Il vecchio ordine in Europa è crollato e ne va creato uno nuovo

di Massimo Cacciari

Guai ai vinti, certo, ma guai anche ai vincitori se non sanno quale ordine instaurare dopo la vittoria o ne progettano uno semplicemente impossibile. Questo è avvenuto con la caduta del Muro, la vera fine della seconda grande Guerra e del tragico Novecento.

Il tempo ha subito un’accelerazione tremenda; poteva la politica stargli dietro? L’inseguimento è stato affannoso, disperato a volte. Ma ora, dopo trent’anni, tutto appare, o dovrebbe apparire, più chiaro.

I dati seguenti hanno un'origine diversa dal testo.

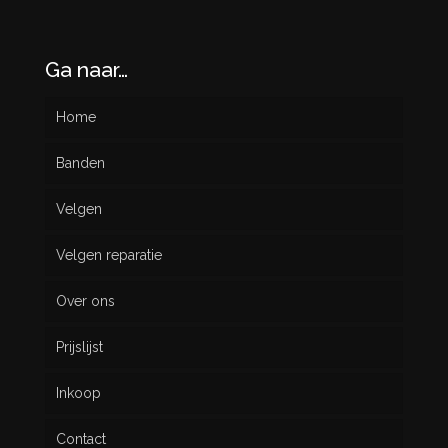
Ga naar…
Home
Banden
Velgen
Nieuw
Velgen reparatie
Gebruikt
Over ons
Prijslijst
Inkoop
Contact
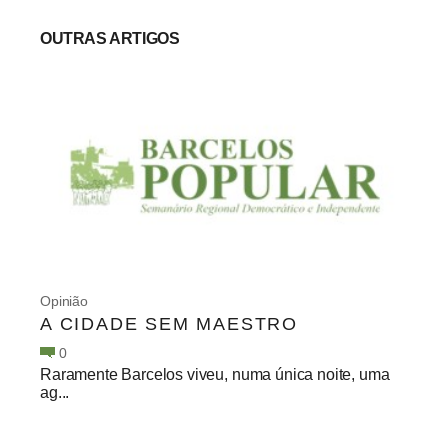
OUTRAS ARTIGOS
Opinião
A CIDADE SEM MAESTRO
0
Raramente Barcelos viveu, numa única noite, uma
ag...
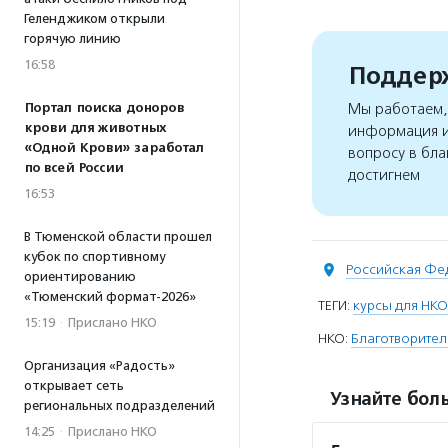
Геленджиком открыли
горячую линию
16:58
Поддерж
Мы работаем, 
Портал поиска доноров
крови для животных
информация и
«Одной Крови» заработал
вопросу в бла
по всей России
достигнем
16:53
В Тюменской области прошел
кубок по спортивному
Российская Фе
ориентированию
«Тюменский формат-2026»
ТЕГИ:
курсы для НКО
15:19
·
Прислано НКО
НКО:
Благотворител
Организация «Радость»
открывает сеть
Узнайте боль
региональных подразделений
14:25
·
Прислано НКО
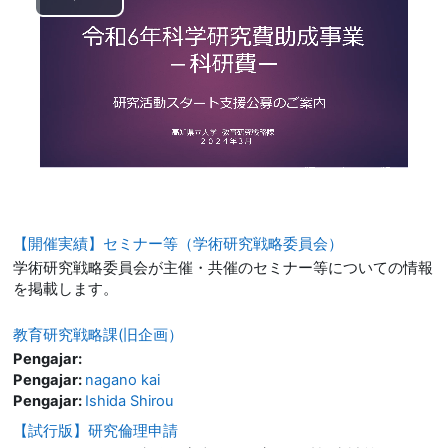
Play
Video
【開催実績】セミナー等（学術研究戦略委員会）
学術研究戦略委員会が主催・共催のセミナー等についての情報
を掲載します。
教育研究戦略課(旧企画）
Pengajar:
Pengajar:
nagano kai
Pengajar:
Ishida Shirou
【試行版】研究倫理申請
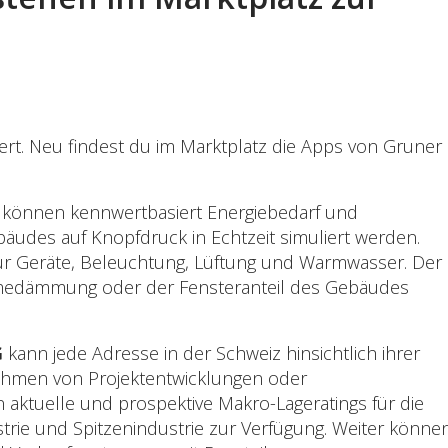
ert. Neu findest du im Marktplatz die Apps von Gruner
können kennwertbasiert Energiebedarf und
bäudes auf Knopfdruck in Echtzeit simuliert werden.
für Geräte, Beleuchtung, Lüftung und Warmwasser. Der
Wärmedämmung oder der Fensteranteil des Gebäudes
G
kann jede Adresse in der Schweiz hinsichtlich ihrer
ahmen von Projektentwicklungen oder
 aktuelle und prospektive Makro-Lageratings für die
trie und Spitzenindustrie zur Verfügung. Weiter könne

Gli Stati Uniti, in un modo o nell’altro, si ritirano dall’idea dell’impero di uno solo; gli equilibri globali possono nascere soltanto dal compromesso tra i grandi, secolari spazi imperiali, e saranno sempre perciò equilibri conflittuali, arrischiati fino al limite estremo che ogni agire politico ha sempre tenuto dinanzi a sé: la guerra; l’Europa può competere in questo spazio soltanto come federazione di Stati, costituiti al proprio interno in forme radicalmente diverse da quella centralistico-burocratica che li ha caratterizzati nella loro storia.

Le crisi ad ogni livello che hanno segnato l’Europa dopo il fatale ’89 evidenziano l’impossibilità di proseguire sulla vecchia strada, quella dell’illusione che l’unità monetaria e di mercato producesse per benevola partenogenesi l’unità politica, quella dello strapotere di organismi burocratici privi di ogni legittimazione democratica, quella dell’annessione a freddo di nazioni che vivono un tempo diverso rispetto a quello dell’Europa occidentale.